Punk can be traced back to historical anti-establishment art from the political cartoons of the 18th century, through Beyond The Fringe to Monty Python, all mocking the monarchy, judges, police and politicians. It couldn’t have started anywhere but England; someone said that Brexit was an amalgamation of South Downs Tories and snarling inner-city punks. It was only natural that the great charismatic loner contrarians of 20th century pop, Lydon and Morrissey, were in favour; If you’re independent and rebellious, you certainly weren’t going to be a remainer.
Predictably, the vast majority of those who identify as punks these days come across as extremely wet blankets who get their knickers in a twist over weird things; think of the hissy-fit Rage Against the Machine had over people who wouldn’t wear masks at their gigs and the American ‘punks’ who beat up ‘fascists’ who aren’t fascists in the least unless one uses the word in the manner of Rik in The Young Ones. Then we have the weirdest cause of all, trans. whereby privileged white men can whack on some rouge and call themselves women – the war for the soul of punk is being fought on this front, too.
(…)
When I started out as a musician, I thought that punks were anti-establishment; then when my first album was released, I passed through the scene and realised it’s full of Stasi boneheads who love the boot when they’re the ones wearing it. Punks pretend to be rebellious musicians but act more like bureaucrats and propagandists who contribute nothing to music except a pathological hatred of women and the highest form of wokery I’ve ever personally encountered. Speaking your mind publicly is what making music is all about; freedom of speech and our hard-won rights as women – especially in male dominated music industry – is something that should be protected at all costs no matter what -ism we’re living under. But when the establishment and corporations support you, you are the establishment. So, for me being a Terf is about as punk as it gets.
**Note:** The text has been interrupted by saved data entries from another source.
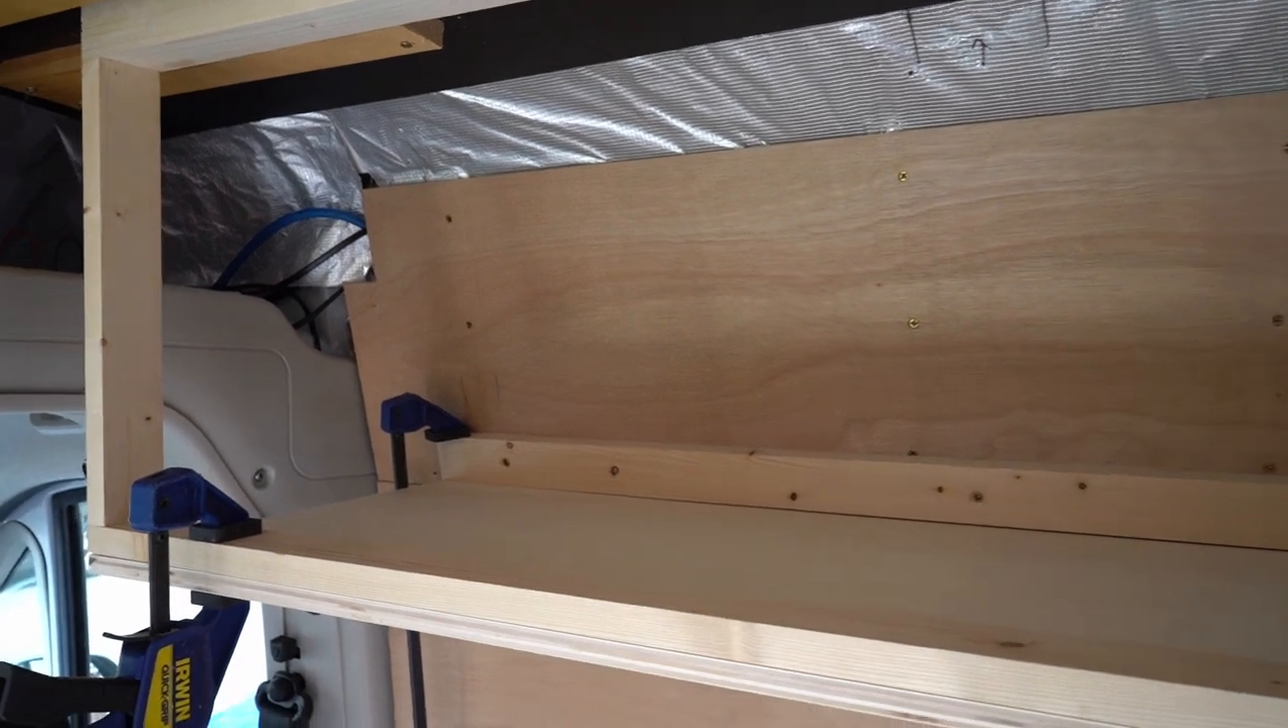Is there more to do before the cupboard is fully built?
Yes.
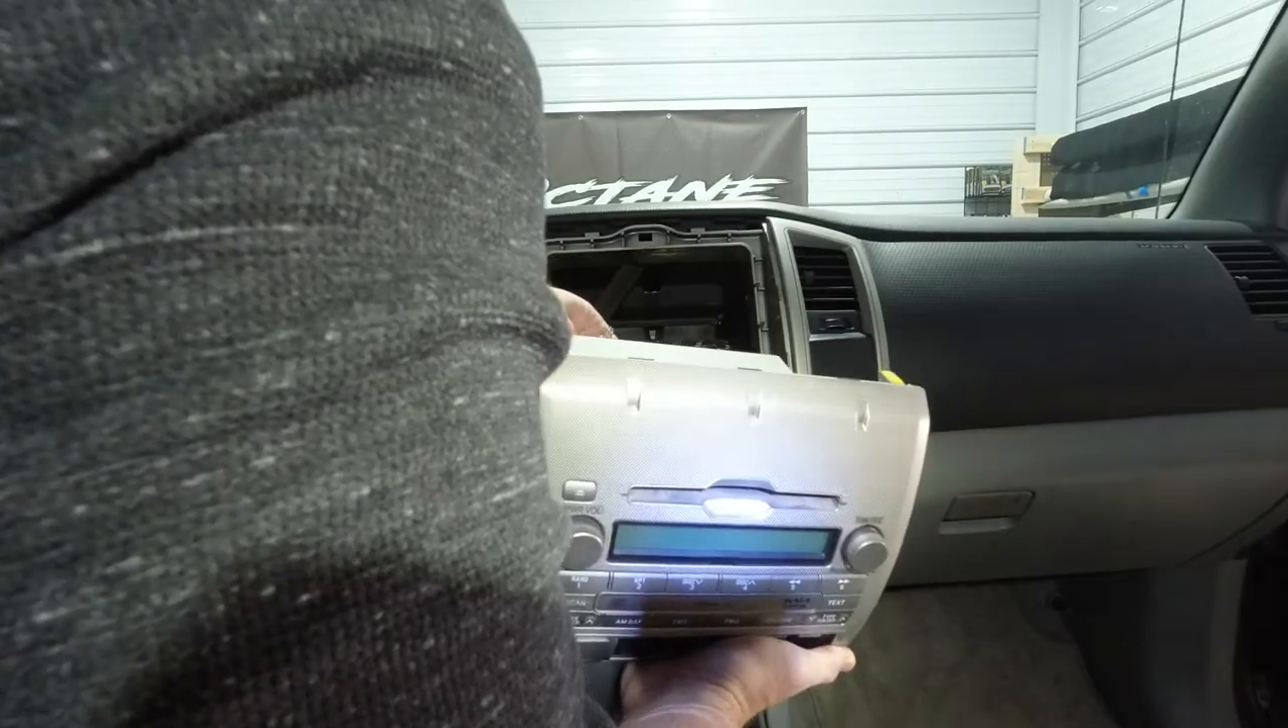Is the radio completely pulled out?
Yes.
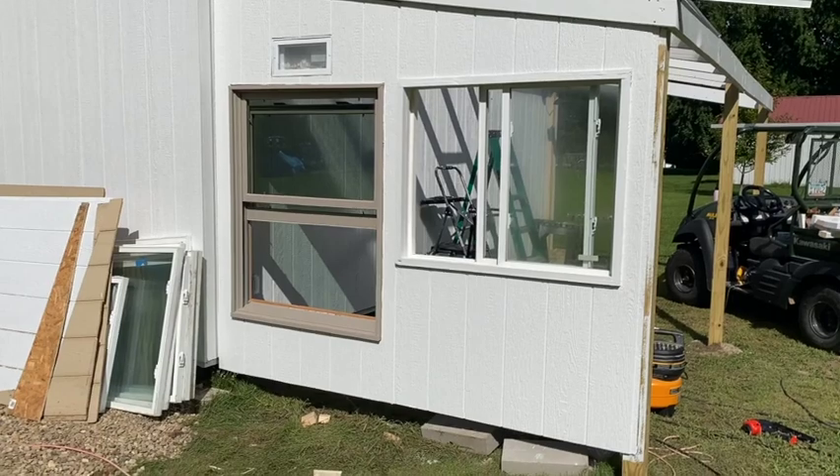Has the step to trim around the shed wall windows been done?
No.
I was there; I may not have liked the music much, but I lived the ribald and riotous experience that was punk – and I know a short-haired hippie when I see one. As I wrote in Welcome To The Woke Trials: ‘Woke is the revenge of the dullard on the wit, the curtain-twitcher on the headline-maker, the wallflower on the whirling dancer’ – add to that ‘the establishment stooge who believes himself righteous on the outlaw’. So, punk’s not dead – this time, she’s a Terf.”